The critical parts of a heavy duty engine are theoretically designed for infinite life without mechanical fatigue failure. Yet the life of an engine is in reality determined by wear of the critical parts. Even if an engine is designed and built to have normal wear life, abnormal wear takes place either due to special working conditions or increased loading.

Understanding abnormal and normal wear enables the engineer to control the external conditions leading to premature wear, or to design the critical parts that have longer wear life and hence lower costs. The literature on wear phenomenon related to engines is scattered in numerous periodicals and books.

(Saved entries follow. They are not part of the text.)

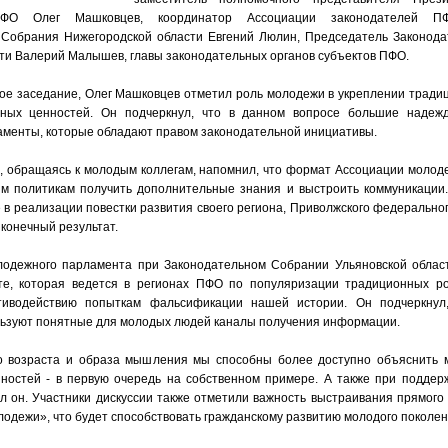
О Олег Машковцев, координатор Ассоциации законодателей ПФ
 Собрания Нижегородской области Евгений Люлин, Председатель Законода
ти Валерий Малышев, главы законодательных органов субъектов ПФО.
ое заседание, Олег Машковцев отметил роль молодежи в укреплении тради
нных ценностей. Он подчеркнул, что в данном вопросе большие надеж
менты, которые обладают правом законодательной инициативы.
 обращаясь к молодым коллегам, напомнил, что формат Ассоциации молод
м политикам получить дополнительные знания и выстроить коммуникации.
 в реализации повестки развития своего региона, Приволжского федеральног
 конечный результат.
одежного парламента при Законодательном Собрании Ульяновской облас
те, которая ведется в регионах ПФО по популяризации традиционных ро
тиводействию попыткам фальсификации нашей истории. Он подчеркнул
ьзуют понятные для молодых людей каналы получения информации.
о возраста и образа мышления мы способны более доступно объяснить 
ностей - в первую очередь на собственном примере. А также при поддер
ил он. Участники дискуссии также отметили важность выстраивания прямого
одежи», что будет способствовать гражданскому развитию молодого поколен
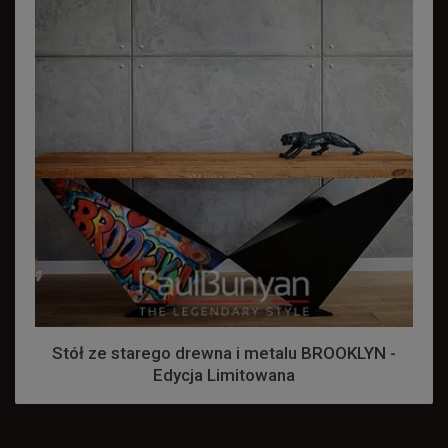
Stół ze starego drewna i metalu BROOKLYN -
Edycja Limitowana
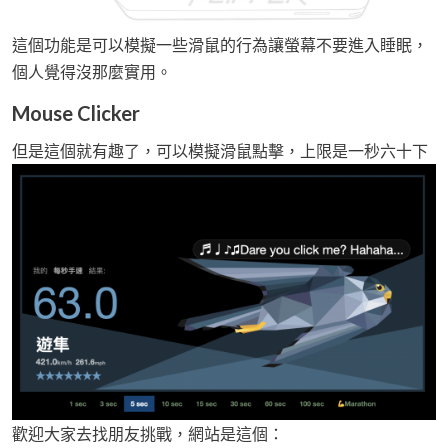
這個功能是可以模擬一些滑鼠的行為讓螢幕不要進入睡眠，
個人覺得沒那麼實用。
Mouse Clicker
但是這個就有趣了，可以模擬滑鼠點擊，上限是一秒六十下
歡迎大家去找朋友挑戰，網站是這個：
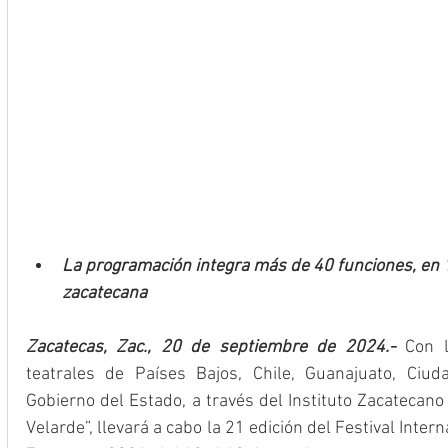
La programación integra más de 40 funciones, en 10
zacatecana
Zacatecas, Zac., 20 de septiembre de 2024.- 
Con l
teatrales de Países Bajos, Chile, Guanajuato, Ciud
Gobierno del Estado, a través del Instituto Zacatecano
Velarde”, llevará a cabo la 21 edición del Festival Intern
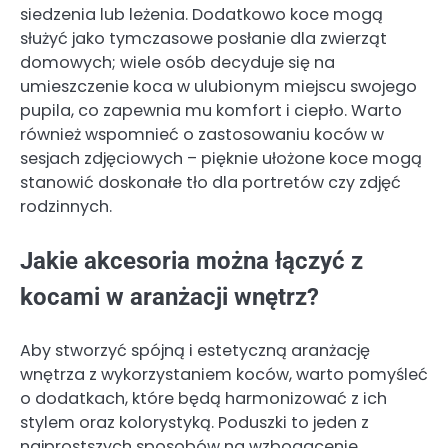
siedzenia lub leżenia. Dodatkowo koce mogą
służyć jako tymczasowe posłanie dla zwierząt
domowych; wiele osób decyduje się na
umieszczenie koca w ulubionym miejscu swojego
pupila, co zapewnia mu komfort i ciepło. Warto
również wspomnieć o zastosowaniu koców w
sesjach zdjęciowych – pięknie ułożone koce mogą
stanowić doskonałe tło dla portretów czy zdjęć
rodzinnych.
Jakie akcesoria można łączyć z
kocami w aranżacji wnętrz?
Aby stworzyć spójną i estetyczną aranżację
wnętrza z wykorzystaniem koców, warto pomyśleć
o dodatkach, które będą harmonizować z ich
stylem oraz kolorystyką. Poduszki to jeden z
najprostszych sposobów na wzbogacenie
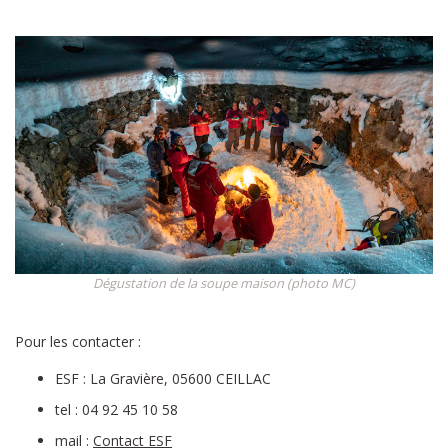
Dégustation de la soupe maison (photo MC)
Pour les contacter :
ESF : La Gravière, 05600 CEILLAC
tel : 04 92 45 10 58
mail :
Contact ESF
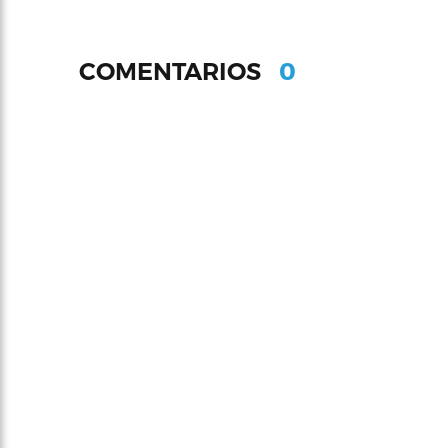
0
COMENTARIOS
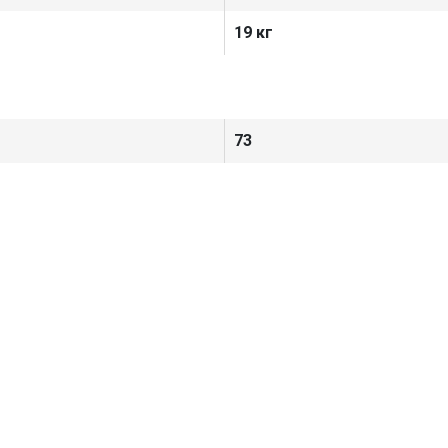
19 кг
73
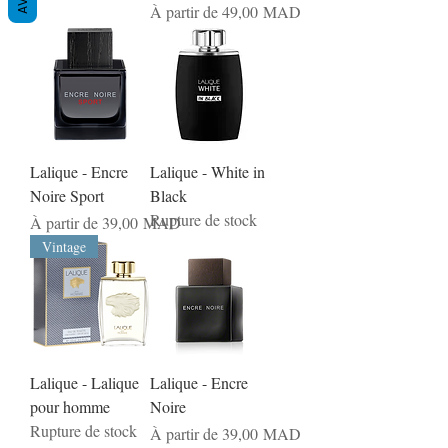
AVIS
Prix promotionnel
À partir de
49,00 MAD
Lalique - Encre
Lalique - White in
Noire Sport
Black
Rupture de stock
Prix promotionnel
À partir de
39,00 MAD
Vintage
Lalique - Lalique
Lalique - Encre
pour homme
Noire
Rupture de stock
Prix promotionnel
À partir de
39,00 MAD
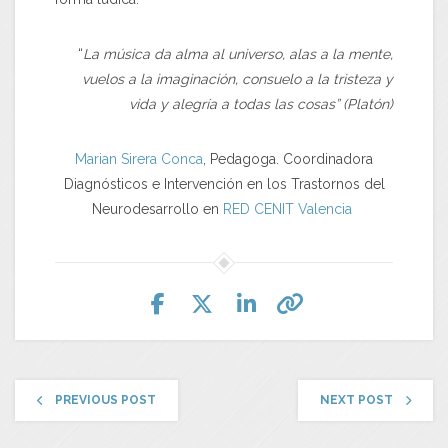
“
La música da alma al universo, alas a la mente,
vuelos a la imaginación, consuelo a la tristeza y
vida y alegría a todas las cosas” (Platón)
Marian Sirera Conca
, Pedagoga. Coordinadora
Diagnósticos e Intervención en los Trastornos del
Neurodesarrollo en
RED CENIT Valencia
PREVIOUS POST
NEXT POST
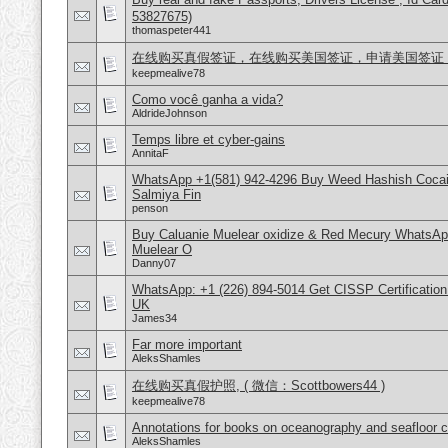
53827675)
thomaspeter441
在线购买真假签证，在线购买美国签证，申请美国签证，微信号
keepmealive78
Como você ganha a vida?
AldrideJohnson
Temps libre et cyber-gains
AnnitaF
WhatsApp +1(581) 942-4296 Buy Weed Hashish Cocain
Salmiya Fin
penson
Buy Caluanie Muelear oxidize & Red Mecury WhatsAp
Muelear O
Danny07
WhatsApp: +1 (226) 894-5014​ Get CISSP Certification
UK
James34
Far more important
AleksShamles
在线购买真假护照, ( 微信：Scottbowers44 )
keepmealive78
Annotations for books on oceanography and seafloor 
AleksShamles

For the first time, Lakshminarayanan and Nayak bring the tribological aspects of different critical engine components together in one volume, covering key components like the liner, piston, rings, valve, valve train and bearings, with methods to identify and quantify wear.

The first book to combine solutions to critical component wear in one volume
Presents real world case studies with suitable mathematical models for earth movers, power generators, and sea going vessels
Includes material from researchers at Schaeffer Manufacturing (USA), Tekniker (Spain), Fuchs (Germany), BAM (Germany), Kirloskar Oil Engines Ltd (India) and Tarabusi (Spain)
Wear simulations and calculations included in the appendices
Instructor presentations slides with book figures available from the companion site

Critical Component Wear in Heavy Duty Engines is aimed at postgraduates in automotive engineering, engine design, tribology, combustion and practitioners involved in engine R&D for applications such as commercial vehicles, cars, stationary engines (for generators, pumps, etc.), boats and ships. This book is also a key reference for senior undergraduates looking to move onto advanced study in the above topics, consultants and product mangers in industry, as well as engineers involved in design of furnaces, gas turbines, and rocket combustion.